PhD 1954 in Mechanics and Hydraulics

Dr. Turgut Sarpkaya

Dr. Sarpkaya is Distinguished Professor at the U.S. Naval Postgraduate School, Monterey, CA. He is an internationally recognized authority in fluid mechanics research and named by Cambridge University as one of the world’s One Thousand Greatest Scientists. Dr. Sarpkaya is recipient of the Turning Goals into Reality Award by the National Aeronautics and Space Administration and he was selected Freeman Scholar by the American Society of Mechanical Engineers.

Dr. Sarpkaya received his BS and MS degrees from the Technical University of Istanbul, and his PhD from The University of Iowa in l954. Following postdoctoral work at Iowa, the Massachusetts Institute of Technology, and military service in the U.S. Army, he joined the University of Nebraska in l957, where he was named Thomas L. Fawick Distinguished Professor in l964. In l966 he joined the University of Manchester in England. He moved to the Naval Postgraduate School in l967 as Professor and Chairman of Mechanical Engineering. He was named Distinguished Professor in l975.

His classified and unclassified research over the past 50 years has covered the spectrum of hydrodynamics. His oscillating flow tunnel and the vortex-breakdown apparatus are two among several unique research facilities designed by him. He has published more than 200 papers and a book, and directed 26 doctoral students. He has lectured in many countries and has served to the Defense Advanced Research Projects Agency (DARPA) and the CIA on numerous classified projects dealing with the hydrodynamics and hydroacoustics of submarines of all classes.

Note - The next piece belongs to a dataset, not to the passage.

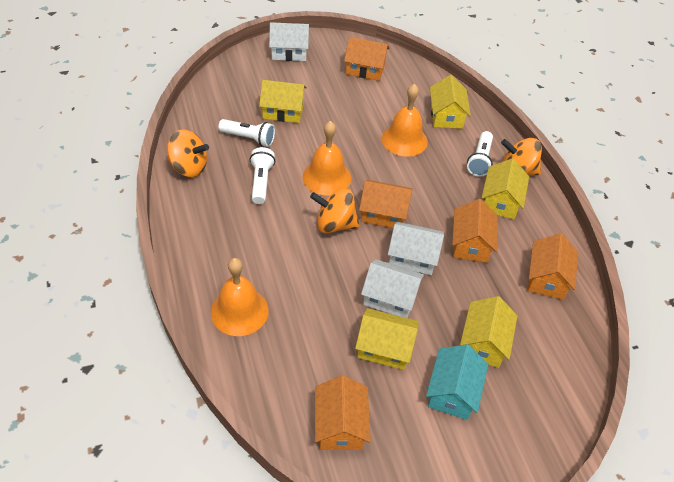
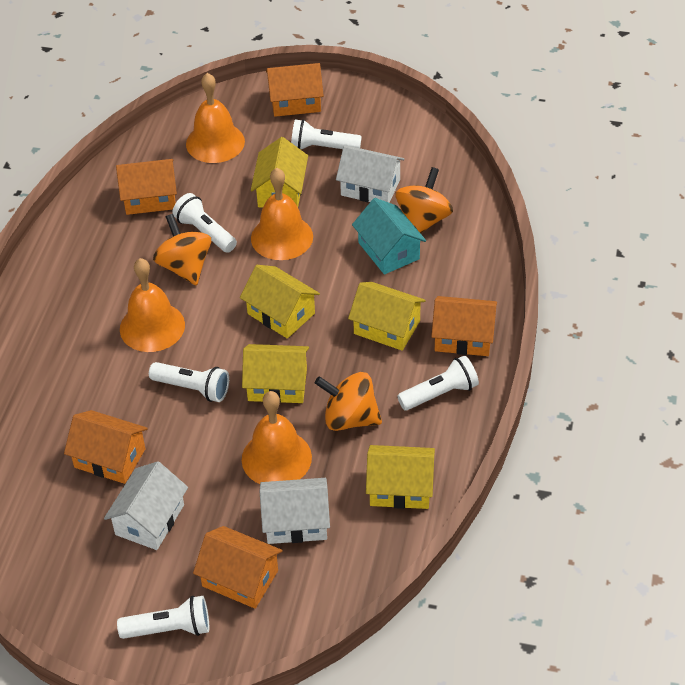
orange bell: 3 -> 4
white flashlight: 3 -> 5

Dr. Sarpkaya served as associate editor of numerous journals, member and later chairman of the Executive Committee of the Fluids Engineering Division of the American Society of Mechanical Engineers (ASME), chairman of the Heat Transfer and Fluid Mechanics Institute, and member of various government review panels. He is a Fellow of the Royal Society of Naval Architects and Marine Engineers, Fellow of ASME, and Associate Fellow of the American Institute of Aeronautics and Astronautics. He holds a patent for a “convexwalled, cusped, vented, bistable, flueric amplifier having critical geometry and dimensional ratios to yield a nearly ideal pressure recovery response characteristics.”